There are 400 odd people on each direct UK/Vegas flight. Pretty much full, especially at the end of the Easter holiday.
So one canceled flight means 400 to slot in on later pretty much full flights. Two means 800. Three 1,200 … and so on.
Time for a plan.
Fly. Fly anywhere. Antarctica. Somalia. Anywhere but NY is nearer London so I think there.
My mobile becomes a lifeline. That and wonderful people in London to do stuff for me.
I get a seat on a flight to New York at seven in the morning. And then to anywhere in Europe still open. Turns out, only Rome.
Hurrah. Got seat on that. Looks on the website like it was the last one.
We now start to think about ‘the event’ – the thing I’ve actually come here to do.
It is just half an hour before my presentation and a very long time since I slept properly. Fatigue erupts and I lose the power of speech and of rational thought.
This is a pity since all I need right now is the power of speech and of rational thought. To my ears I am slurring my words so I rehearse and begin with the easy stuff at the beginning.
‘Good’ and ‘evening’ each sort of works on its own . Running them together is asking for trouble.
I consider feigning a stroke.
The News: Thursday 15 April
Wake up in Las Vegas to a text from Mrs Marsh apologising for the cloud of volcanic ash that has closed British airspace.

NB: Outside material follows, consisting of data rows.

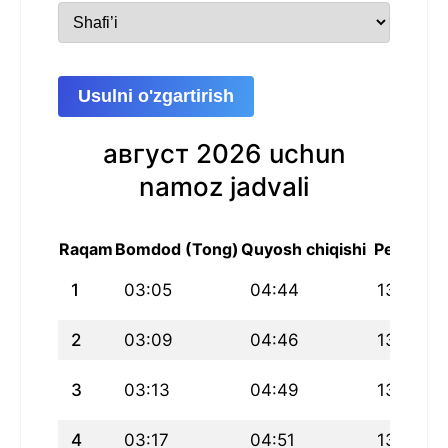
Usulni o'zgartirish
август 2026 uchun
namoz jadvali
Raqam
Bomdod (Tong)
Quyosh chiqishi
Peshin
1
03:05
04:44
13:05
2
03:09
04:46
13:05
3
03:13
04:49
13:05
4
03:17
04:51
13:05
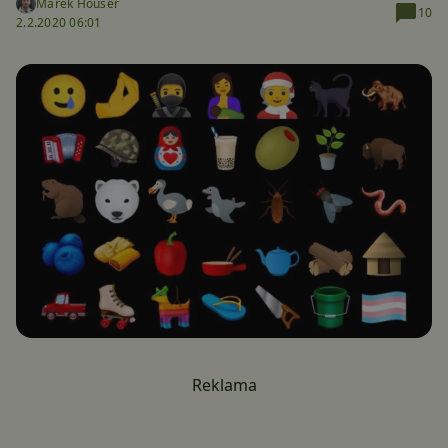
Marek Houser
10
2.2.2020 06:01
Reklama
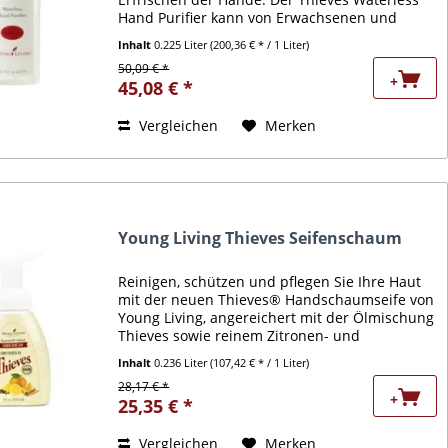
Hand Purifier kann von Erwachsenen und
Kindern verwendet werden, um die Hände rein
Inhalt
0.225 Liter
(200,36 € * / 1 Liter)
zu halten und ohne den...
50,09 € *
+
45,08 € *
Vergleichen
Merken
Young Living Thieves Seifenschaum
Reinigen, schützen und pflegen Sie Ihre Haut
mit der neuen Thieves® Handschaumseife von
Young Living, angereichert mit der Ölmischung
Thieves sowie reinem Zitronen- und
Orangenöl, Aloe, Ginkgo Biloba und Vitamin E.
Inhalt
0.236 Liter
(107,42 € * / 1 Liter)
Thieves...
28,17 € *
+
25,35 € *
Vergleichen
Merken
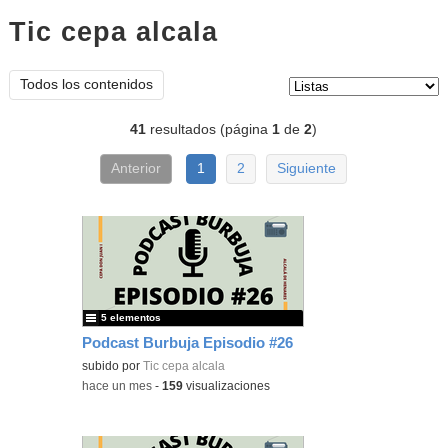
Tic cepa alcala
listas
Tipo de contenido:
Todos los contenidos
41
resultados (página
1
de
2
)
Anterior
1
2
Siguiente
5 elementos
Podcast Burbuja Episodio #26
subido por
Tic cepa alcala
-
hace un mes
-
159
visualizaciones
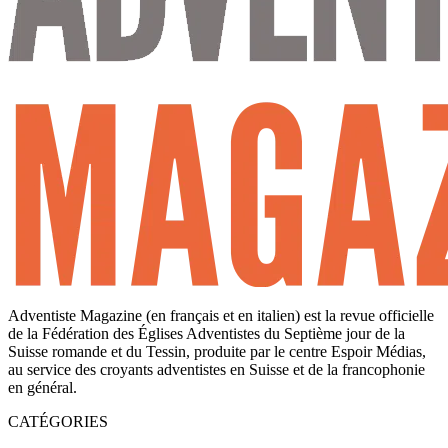
Adventiste Magazine (en français et en italien) est la revue officielle
de la Fédération des Églises Adventistes du Septième jour de la
Suisse romande et du Tessin, produite par le centre Espoir Médias,
au service des croyants adventistes en Suisse et de la francophonie
en général.
CATÉGORIES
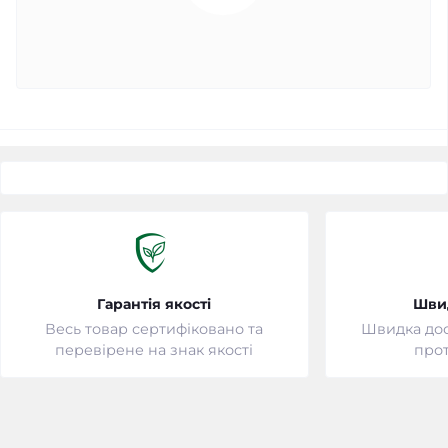
Гарантія якості
Шви
Весь товар сертифіковано та
Швидка дост
перевірене на знак якості
прот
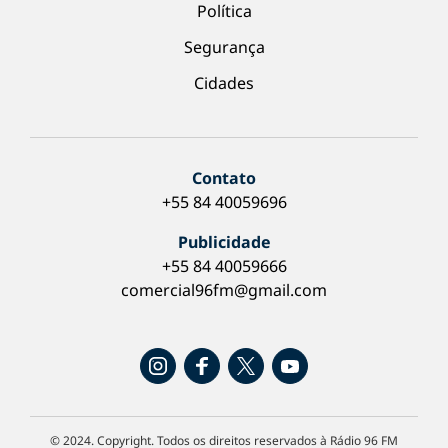
Política
Segurança
Cidades
Contato
+55 84 40059696
Publicidade
+55 84 40059666
comercial96fm@gmail.com
© 2024. Copyright. Todos os direitos reservados à Rádio 96 FM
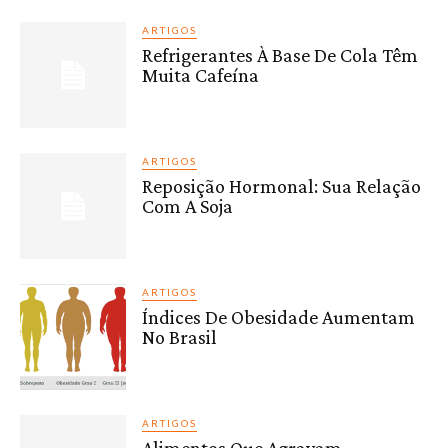
ARTIGOS
Refrigerantes À Base De Cola Têm
Muita Cafeína
ARTIGOS
Reposição Hormonal: Sua Relação
Com A Soja
ARTIGOS
Índices De Obesidade Aumentam
No Brasil
ARTIGOS
Alimentos Que Agravam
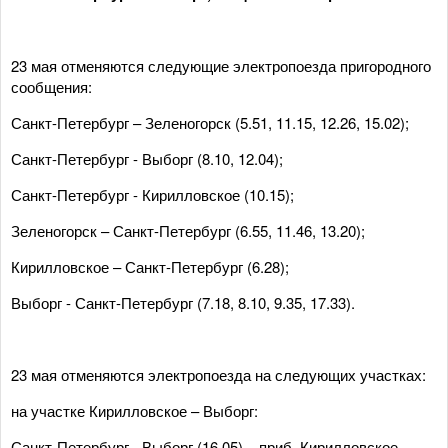
23 мая отменяются следующие электропоезда пригородного
сообщения:
Санкт-Петербург – Зеленогорск (5.51, 11.15, 12.26, 15.02);
Санкт-Петербург - Выборг (8.10, 12.04);
Санкт-Петербург - Кирилловское (10.15);
Зеленогорск – Санкт-Петербург (6.55, 11.46, 13.20);
Кирилловское – Санкт-Петербург (6.28);
Выборг - Санкт-Петербург (7.18, 8.10, 9.35, 17.33).
23 мая отменяются электропоезда на следующих участках:
на участке Кирилловское – Выборг:
Санкт-Петербург - Выборг (16.05) – приб. Кирилловское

It is not her fault I think. But it seems Iceland has not finished with us. Dodgy banks and Bjork were only the beginning.
The news seems incredible but then I am surrounded by the incredible. Las Vegas. So it must be true.
It’s easy to be snobbish at Vegas’ vulgarity. But then, there is nowhere more vulgar on the planet. There are queues for everything except the gambling tables and the wedding chapels.
It is what the late-Roman empire or that of Justinian and his part gymnast part whore empress Theodora would have become had it got the hang of petrol and pre-stressed concrete.
Whatever else happens, I cannot stay here. If my flight is canceled tomorrow, I’m out of here.